The Cincinnati Bengals desperately need an outdated NFL to be changed.

Earlier this week, the Arizona Cardinals finalized a lucrative contract extension with quarterback Kyler Murray. The deal is worth $230.5 million over five years. It includes $160 million guaranteed for injury.

According to ESPN, the only deal with more guaranteed money in NFL history is Deshaun Watson’s fully-guaranteed $230 million deal with the Cleveland Browns.

Murray’s deal just further solidifies that Bengals quarterback Joe Burrow is going to command a ridiculous amount of cash when he’s eligible for an extension (after the 2022 season).

And that’s a big problem for the Bengals.

Cincinnati Bengals quarterback Joe Burrow (9) runs out of the pocket in the fourth quarter of the NFL Week 12 game between the Cincinnati Bengals and the Pittsburgh Steelers at Paul Brown Stadium in downtown Cincinnati on Sunday, Nov. 28, 2021. The Bengals beat the Steelers 41-10.
Pittsburgh Steelers At Cincinnati Bengals

One of the biggest issues the Bengals face in contract talks is guaranteed money.

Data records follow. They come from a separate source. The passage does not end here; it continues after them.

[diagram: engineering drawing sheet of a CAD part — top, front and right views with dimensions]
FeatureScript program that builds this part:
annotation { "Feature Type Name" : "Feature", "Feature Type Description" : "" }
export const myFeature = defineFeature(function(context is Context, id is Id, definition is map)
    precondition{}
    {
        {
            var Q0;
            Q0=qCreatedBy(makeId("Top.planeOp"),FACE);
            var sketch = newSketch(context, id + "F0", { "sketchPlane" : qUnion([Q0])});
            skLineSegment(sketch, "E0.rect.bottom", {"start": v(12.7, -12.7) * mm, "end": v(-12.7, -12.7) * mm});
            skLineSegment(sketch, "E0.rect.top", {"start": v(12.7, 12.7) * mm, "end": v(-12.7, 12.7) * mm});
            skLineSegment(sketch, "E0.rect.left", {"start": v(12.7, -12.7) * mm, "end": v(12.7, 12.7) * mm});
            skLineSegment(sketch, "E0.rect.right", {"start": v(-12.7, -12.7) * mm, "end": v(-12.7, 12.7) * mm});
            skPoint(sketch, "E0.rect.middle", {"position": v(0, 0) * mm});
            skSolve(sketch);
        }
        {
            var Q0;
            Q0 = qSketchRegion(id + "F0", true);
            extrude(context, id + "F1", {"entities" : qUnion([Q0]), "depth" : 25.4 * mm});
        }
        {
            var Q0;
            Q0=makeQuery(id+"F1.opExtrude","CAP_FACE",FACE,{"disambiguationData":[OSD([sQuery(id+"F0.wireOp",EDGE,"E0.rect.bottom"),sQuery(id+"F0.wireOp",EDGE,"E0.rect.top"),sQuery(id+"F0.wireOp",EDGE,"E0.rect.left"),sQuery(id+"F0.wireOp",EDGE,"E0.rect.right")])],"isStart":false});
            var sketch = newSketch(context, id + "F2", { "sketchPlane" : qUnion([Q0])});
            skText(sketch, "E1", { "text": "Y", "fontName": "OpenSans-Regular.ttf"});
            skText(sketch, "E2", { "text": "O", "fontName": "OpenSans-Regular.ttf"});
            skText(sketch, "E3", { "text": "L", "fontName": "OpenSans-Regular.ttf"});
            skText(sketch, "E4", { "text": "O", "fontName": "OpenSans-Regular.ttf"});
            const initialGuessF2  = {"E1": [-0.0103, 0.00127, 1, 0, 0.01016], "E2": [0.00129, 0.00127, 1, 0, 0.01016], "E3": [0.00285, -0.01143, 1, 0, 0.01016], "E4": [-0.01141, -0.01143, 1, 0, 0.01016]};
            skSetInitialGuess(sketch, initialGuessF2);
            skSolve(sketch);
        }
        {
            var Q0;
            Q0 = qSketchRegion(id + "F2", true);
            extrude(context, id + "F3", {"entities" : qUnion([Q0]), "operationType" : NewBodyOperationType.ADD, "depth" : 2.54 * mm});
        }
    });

An archaic NFL rule demands that teams put all guaranteed money from a contract into an escrow account upfront. This is a problem for a cash-strapped team like the Bengals who may not have a few hundred million bucks on hand to just store away for a couple of years.

With Burrow, Ja’Marr Chase, and Tee Higgins due for big extensions soon, it could mean that Cincinnati will face some issues in those contract talks (this is likely one major reason why the Jessie Bates extension talks went south).

If the NFL would change that rule, it would make life on the Bengals much easier.

And here’s the thing — it can easily be changed. It’s not part of a collective bargaining agreement.

NFL owners could just simply change the rule. But they don’t want to change it. They’d prefer to use it as a negotiating tool.

CBS Sports explains it well here:

Part of the issue is the league’s so-called “funding rule” that requires team owners to put into escrow the same amount of money they’re guaranteeing a player. This rule has been in place since well before the league became an 11-figure business, and there’s little reason to have it in place as revenues continue to climb each non-COVID year. Still…

“Despite all the player empowerment and salary raises that happened this summer,” one source recently told me, “the owners are still leaning on that more than they should in negotiations.”

There doesn’t need to be a new CBA for the league and the NFLPA to abolish the funding rule, but as long as team owners have that crutch, why would they give it up?

This rule could massively impact what the Bengals do in the next couple of years. It’s going to be hard for them to give Burrow, Chase, and Higgins the contracts the market will say they deserve while also taking care of the rest of the roster.

If this rule changes, it would allow the Bengals to include more guaranteed money in their offers without putting the team’s finances in a bad spot.

The rule is pointless, so maybe the Bengals can work on getting it changed over the next year. It might be the only way they can keep their core group of stars together.